3.2 The computational workflow

Figure 3.1: An overview of the computational workflow of quantitative data analysis from Wickham, Çetinkaya-Rundel, and Grolemund (2023). CC BY-NC-ND 3.0

Another way to look at quantitative data analysis is through its computational workflow. Figure 3.1 shows a typical workflow (Wickham, Çetinkaya-Rundel, and Grolemund 2023): you import data, you tidy data up (i.e., you reshape the data so that it is easy to work with), you transform it (i.e., you filter observations, change existing columns or create new ones, obtain summary measures and join data together), you visualise it, you apply statistical models and then you communicate what you learned. Very often, transforming, visualising and modelling data is done iteratively, which is why these steps are shown in a loop in Figure 3.1, and together they form the “understanding” part of the process. Through the transform-visualise-model cycle, you understand things about the data.
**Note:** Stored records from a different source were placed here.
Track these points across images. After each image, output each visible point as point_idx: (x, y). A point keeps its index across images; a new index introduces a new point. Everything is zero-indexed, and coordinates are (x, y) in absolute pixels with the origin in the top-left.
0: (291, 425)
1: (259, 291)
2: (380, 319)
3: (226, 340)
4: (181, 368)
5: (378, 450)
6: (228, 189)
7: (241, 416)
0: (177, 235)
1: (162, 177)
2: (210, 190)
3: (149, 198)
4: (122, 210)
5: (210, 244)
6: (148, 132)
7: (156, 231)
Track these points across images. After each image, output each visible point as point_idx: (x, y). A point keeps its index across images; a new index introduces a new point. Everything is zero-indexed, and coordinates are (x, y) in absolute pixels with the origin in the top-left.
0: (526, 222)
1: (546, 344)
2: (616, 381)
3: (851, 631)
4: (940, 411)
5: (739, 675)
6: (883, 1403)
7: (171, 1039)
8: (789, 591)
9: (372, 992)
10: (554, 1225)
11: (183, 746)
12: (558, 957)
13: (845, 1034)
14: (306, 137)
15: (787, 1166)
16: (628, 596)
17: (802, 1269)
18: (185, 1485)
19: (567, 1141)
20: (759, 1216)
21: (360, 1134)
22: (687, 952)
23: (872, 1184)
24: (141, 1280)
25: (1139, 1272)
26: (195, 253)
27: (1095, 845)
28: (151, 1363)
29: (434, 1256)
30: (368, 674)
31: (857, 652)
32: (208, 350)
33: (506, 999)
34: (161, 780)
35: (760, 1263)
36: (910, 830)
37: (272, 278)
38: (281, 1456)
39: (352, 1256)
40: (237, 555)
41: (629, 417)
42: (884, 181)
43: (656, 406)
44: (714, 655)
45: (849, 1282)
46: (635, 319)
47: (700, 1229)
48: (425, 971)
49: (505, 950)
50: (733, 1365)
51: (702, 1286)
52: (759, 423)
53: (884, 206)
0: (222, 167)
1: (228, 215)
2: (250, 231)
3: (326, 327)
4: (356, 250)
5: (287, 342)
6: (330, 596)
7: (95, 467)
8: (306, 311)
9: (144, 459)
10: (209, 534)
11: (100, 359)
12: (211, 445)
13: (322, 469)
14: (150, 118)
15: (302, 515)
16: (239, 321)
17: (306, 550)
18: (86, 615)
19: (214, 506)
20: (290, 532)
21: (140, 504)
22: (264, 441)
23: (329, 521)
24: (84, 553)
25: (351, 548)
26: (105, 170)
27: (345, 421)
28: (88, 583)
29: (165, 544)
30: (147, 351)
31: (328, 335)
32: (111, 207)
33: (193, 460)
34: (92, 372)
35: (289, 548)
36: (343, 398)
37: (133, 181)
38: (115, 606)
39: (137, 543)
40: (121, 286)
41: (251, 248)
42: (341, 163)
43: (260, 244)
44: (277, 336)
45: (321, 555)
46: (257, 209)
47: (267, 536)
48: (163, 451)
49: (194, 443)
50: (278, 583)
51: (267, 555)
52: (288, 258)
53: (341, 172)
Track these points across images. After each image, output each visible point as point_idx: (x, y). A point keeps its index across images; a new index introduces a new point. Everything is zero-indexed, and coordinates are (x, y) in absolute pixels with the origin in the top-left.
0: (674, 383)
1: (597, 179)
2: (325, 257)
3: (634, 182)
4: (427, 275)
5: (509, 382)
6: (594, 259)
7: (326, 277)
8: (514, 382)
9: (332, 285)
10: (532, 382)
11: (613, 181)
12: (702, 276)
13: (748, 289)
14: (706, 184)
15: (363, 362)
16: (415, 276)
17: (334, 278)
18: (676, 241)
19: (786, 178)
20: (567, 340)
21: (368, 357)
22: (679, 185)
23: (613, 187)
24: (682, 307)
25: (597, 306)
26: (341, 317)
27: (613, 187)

All of the steps in Figure 3.1 are surrounded by a program: this is “computational programming”, in other words using the computer to execute those steps.

You will learn the basics of how to import (aka read) data in Chapter 9, transform it in Chapter 11 and Chapter 12, visualise it in Chapter 14 and Chapter 15, and model it from Chapter 21 onwards. However, you will find bits from any of these steps in many other chapters, so that you won’t have to learn everything at once.

3.3 Numbers have no meaning

Finally, I should mention a more philosophical aspect of quantitative data analysis. As said above, both qualitative and quantitative approaches are valid and necessary to improve our understanding of things. Crucially, even a very complex quantitative analysis will always contain some qualitative aspects to it.

The numbers have no way of speaking for themselves. We speak for them. We imbue them with meaning.

—Nate Silver, The Signal and the Noise

There’s a lot of wisdom in that quote. Numbers do not mean anything by themselves. We need to interpret numbers, “imbue them with meaning”, based on many aspects of research and beyond, including our own identity and positionality (Jafar 2018; Darwin Holmes 2020). Gelman and Hennig (2017) highlight how we should move away from concepts of “objectivity” and “subjectivity” as applied to statistics, and instead propose a broader collection of “virtues”. They say: “Instead of debating over whether a given statistical method is subjective or objective (or normatively debating the relative merits of subjectivity and objectivity in statistical practice), we can recognize attributes such as transparency and acknowledgement of multiple perspectives as complementary” (Gelman and Hennig 2017, 973). The philosophical backdrop of this textbook (and its author) very much embody this sentiment.